Apple, the world's most valuable company and the maker of iPhones and iPads, has a cash reserve of around $150 billion and Icahn suggests that the company should share some of its profits with shareholders. With the filing of the precatory, non-binding, shareholder proposal, Icahn wants shareholders to vote on whether Apple should spend its cash stockpile to buy back its own shares in the public market.
Icahn also points out that share buyback will also drive up the price of Apple shares and increase the value of holdings for its shareholders. Reports suggest that Icahn proposes Apple to use $50 billion to buy back its shares.
"Gave $AAPL notice we'll be making a precatory proposal to call for vote to increase buyback program, although not at $150 billion level," tweeted Icahn.
Gave $AAPL notice we’ll be making a precatory proposal to call for vote to increase buyback program, although not at $150 billion level.
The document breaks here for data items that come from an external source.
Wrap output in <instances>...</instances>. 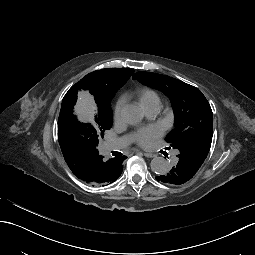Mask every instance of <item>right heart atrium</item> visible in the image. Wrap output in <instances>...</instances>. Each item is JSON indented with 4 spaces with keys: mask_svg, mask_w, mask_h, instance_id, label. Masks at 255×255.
<instances>
[{
    "mask_svg": "<svg viewBox=\"0 0 255 255\" xmlns=\"http://www.w3.org/2000/svg\"><path fill=\"white\" fill-rule=\"evenodd\" d=\"M125 101L124 99H119L115 105L114 108V118L116 121L120 120L121 118V114H122V110L124 107Z\"/></svg>",
    "mask_w": 255,
    "mask_h": 255,
    "instance_id": "1",
    "label": "right heart atrium"
}]
</instances>
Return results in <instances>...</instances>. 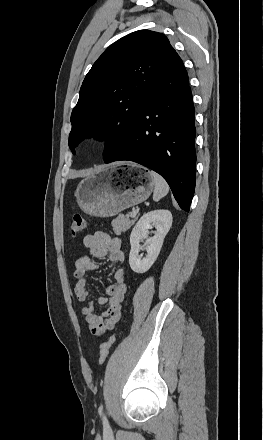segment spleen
Here are the masks:
<instances>
[{
	"instance_id": "spleen-1",
	"label": "spleen",
	"mask_w": 263,
	"mask_h": 440,
	"mask_svg": "<svg viewBox=\"0 0 263 440\" xmlns=\"http://www.w3.org/2000/svg\"><path fill=\"white\" fill-rule=\"evenodd\" d=\"M150 175L153 179L154 183V193H153V200L159 201L162 197L166 196L169 192V186L165 179L159 175L158 173L151 171Z\"/></svg>"
}]
</instances>
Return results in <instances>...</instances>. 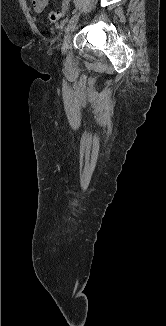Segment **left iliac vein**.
Here are the masks:
<instances>
[{"label": "left iliac vein", "mask_w": 166, "mask_h": 326, "mask_svg": "<svg viewBox=\"0 0 166 326\" xmlns=\"http://www.w3.org/2000/svg\"><path fill=\"white\" fill-rule=\"evenodd\" d=\"M80 17V12H76L70 19L66 30H65V36H64V40H63V44H62V52L65 53L68 49L69 43H70V39H71V33L72 31L75 29L76 24L79 20Z\"/></svg>", "instance_id": "left-iliac-vein-1"}]
</instances>
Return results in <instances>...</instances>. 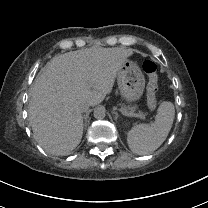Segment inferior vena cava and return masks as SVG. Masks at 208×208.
<instances>
[{
	"instance_id": "602c4592",
	"label": "inferior vena cava",
	"mask_w": 208,
	"mask_h": 208,
	"mask_svg": "<svg viewBox=\"0 0 208 208\" xmlns=\"http://www.w3.org/2000/svg\"><path fill=\"white\" fill-rule=\"evenodd\" d=\"M89 103L87 101H83L78 105V109L80 112H85L89 108Z\"/></svg>"
}]
</instances>
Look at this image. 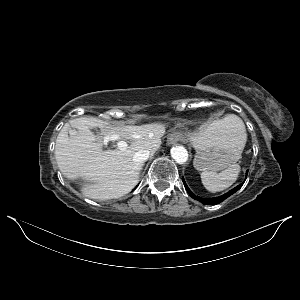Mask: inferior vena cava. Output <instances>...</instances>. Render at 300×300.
Wrapping results in <instances>:
<instances>
[{"instance_id":"obj_1","label":"inferior vena cava","mask_w":300,"mask_h":300,"mask_svg":"<svg viewBox=\"0 0 300 300\" xmlns=\"http://www.w3.org/2000/svg\"><path fill=\"white\" fill-rule=\"evenodd\" d=\"M150 152L148 150H139L138 152H136L133 156V161L138 163V164H142L145 161H147V159L149 158Z\"/></svg>"}]
</instances>
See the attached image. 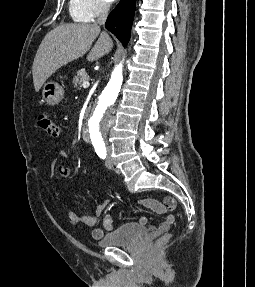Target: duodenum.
<instances>
[{
    "instance_id": "410a0bca",
    "label": "duodenum",
    "mask_w": 255,
    "mask_h": 287,
    "mask_svg": "<svg viewBox=\"0 0 255 287\" xmlns=\"http://www.w3.org/2000/svg\"><path fill=\"white\" fill-rule=\"evenodd\" d=\"M81 137L85 142L90 141L89 131L87 127H82L81 129Z\"/></svg>"
}]
</instances>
— Carl Icahn (@Carl_C_Icahn) December 4, 2013
This is not the first time that Icahn has proposed a share buyback. Various reports suggests that Icahn, who holds around $2.67 billion worth of Apple's shares, has met Tim Cook (CEO of Apple) several times this year, including at a dinner at Icahn's New York apartment, and put forward his proposal to buy back shares.
"A lot of people say Steve Jobs probably wouldn't have talked to me, and maybe that's true," said Icahn to TIME. "But I think he [Cook] found our conversation sort of interesting. He said, 'Look, you've accomplished a lot, and we want to listen to you.'"
In the past, Apple had authorized a share buyback program. In March 2012, the company announced share buyback of $10 billion and in April 2013, Apple extended it to an additional $50 billion. Apple usually has an annual shareholders meeting in February. The company has also confirmed that as part of its regular review process, any changes to the current capital return program will be announced in the first part of 2014, probably at the shareholder's meeting in February 2014.
Apple's shares have seen lots of ups and down from 2012. In September 2012, the company's shares reached its peak and crossed the $700 mark. However, since then, the company's shares just kept on dropping and in April 2013, its shares hit below $400. Apple's shares have slowly recovered and are now trading above $555.
"Apple is not a bank" said Icahn in an interview and also said that he is not unhappy with Apple's management but thinks that the company has too much cash and they should use it.